Here are a few lows from a year ago around this time (March - April)

  1. COVID-19 cases start to rise in India
  2. Sensex is down more than 35%
  3. India announces an extremely strict country wide lock down
  4. Franklin winds up 6 mutual funds in which I hold significant investments
  5. Lightening strike destroyed valuable electronics

COVID-19 in India

I thought last year was bad with almost 100K cases per day during the peak of the first wave. But now we have already reached more than 350K cases per day in the second wave and we still don't know if this is the peak. Last year I barely heard anyone from my extended circle fall prey to COVID. This year I have been hearing cases even from my close circles. These are people who are quite careful and yet fell prey to COVID. So I can image how fast the virus must be infecting. This low just got worse from last year.

Nifty, Sensex

The stock market index funds dropped like a rock last year when corona cases started to pick up. Now after one year they are up more than 15% from last year's peak. If you compare from the low, it is up 80% from last year. So this one has recovered quite nicely. My investments are doing alright, not bad and not great since my asset allocation is tilted more towards fixed income which is not as volatile.

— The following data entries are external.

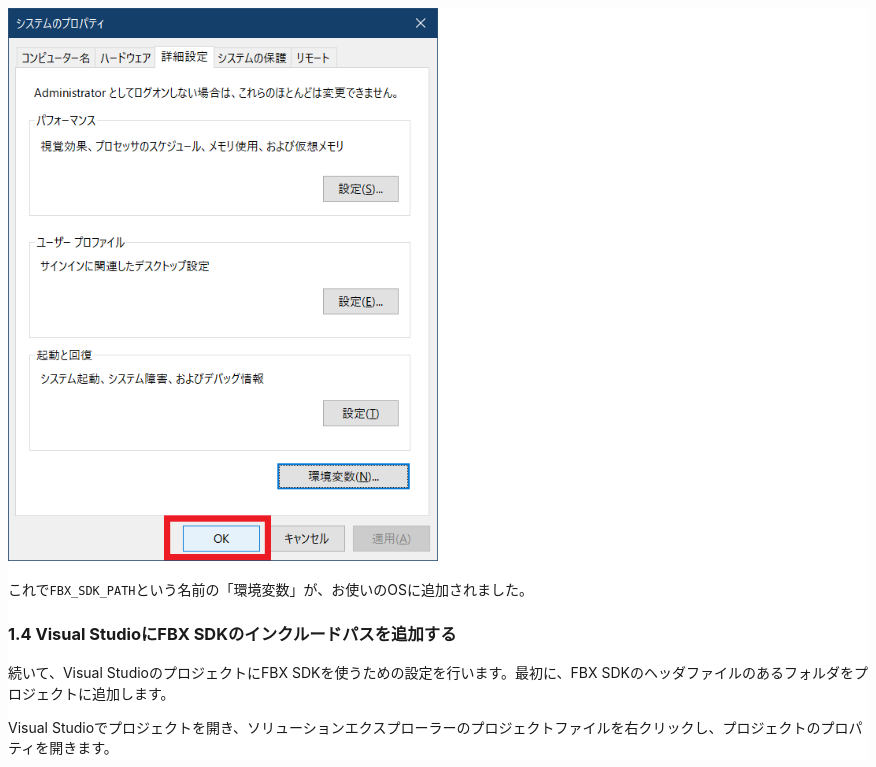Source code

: <img src="images/2024_04_sysdm_4.png" width="50%" />
</p>

これで`FBX_SDK_PATH`という名前の「環境変数」が、お使いのOSに追加されました。

### 1.4 Visual StudioにFBX SDKのインクルードパスを追加する

続いて、Visual StudioのプロジェクトにFBX SDKを使うための設定を行います。最初に、FBX SDKのヘッダファイルのあるフォルダをプロジェクトに追加します。

Visual Studioでプロジェクトを開き、ソリューションエクスプローラーのプロジェクトファイルを右クリックし、プロジェクトのプロパティを開きます。

<p align="center">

Last year we had extremely strict lock downs. Many people suffered because of the way the lock down was announced and executed. No one had time to figure out things and move to a safe place before the curfew begun. This time it is being handled better. Not only are there no central lock downs, but the states are given flexibility.

In Karnataka state where I live, there is 14 day lock down starting today. Fortunately the lock down was not announced with immediate effect and not as strict as before. So there was time for people to prepare. Before the 14 day lock down, there was a weekend curfew in effect. Which was also handled well. So things are improving on this front too.

Franklin debt mutual funds

There was a huge hue and cry when Franklin decided to wind-up 6 mutual funds. But now with Supreme court verdict, things have settled down. I was invested heavily in Franklin ultra short-term fund. The fund has returned about 65% of my investment with interest so far. The rest should come with in 4 years which is fine by me.

Franklin also paid back full amount with interest from a segregated fund. So all is well with Franklin so far.

Loss of electronics

This again was another unexpected event, but thankfully I have fixed and/or recovered most of my setup. The only issue is that I have to move a little bit now because my TV remote control's power button does not work anymore and the 5.1 system that I build does not have a remote to turn it on. It is quite ironic that most of my house is automated and I never had to lift a finger to turn on lights or fans. Now, just to turn on the TV I have to walk over to it.


All said and done, things have mostly moved in the positive direction as compared to the same time last year. Yet, we need to be more careful than ever. COVID is raging out there. The question now is not if but when we will be infected. We just have to delay it as much as possible. Stay safe, be careful and most importantly don't panic.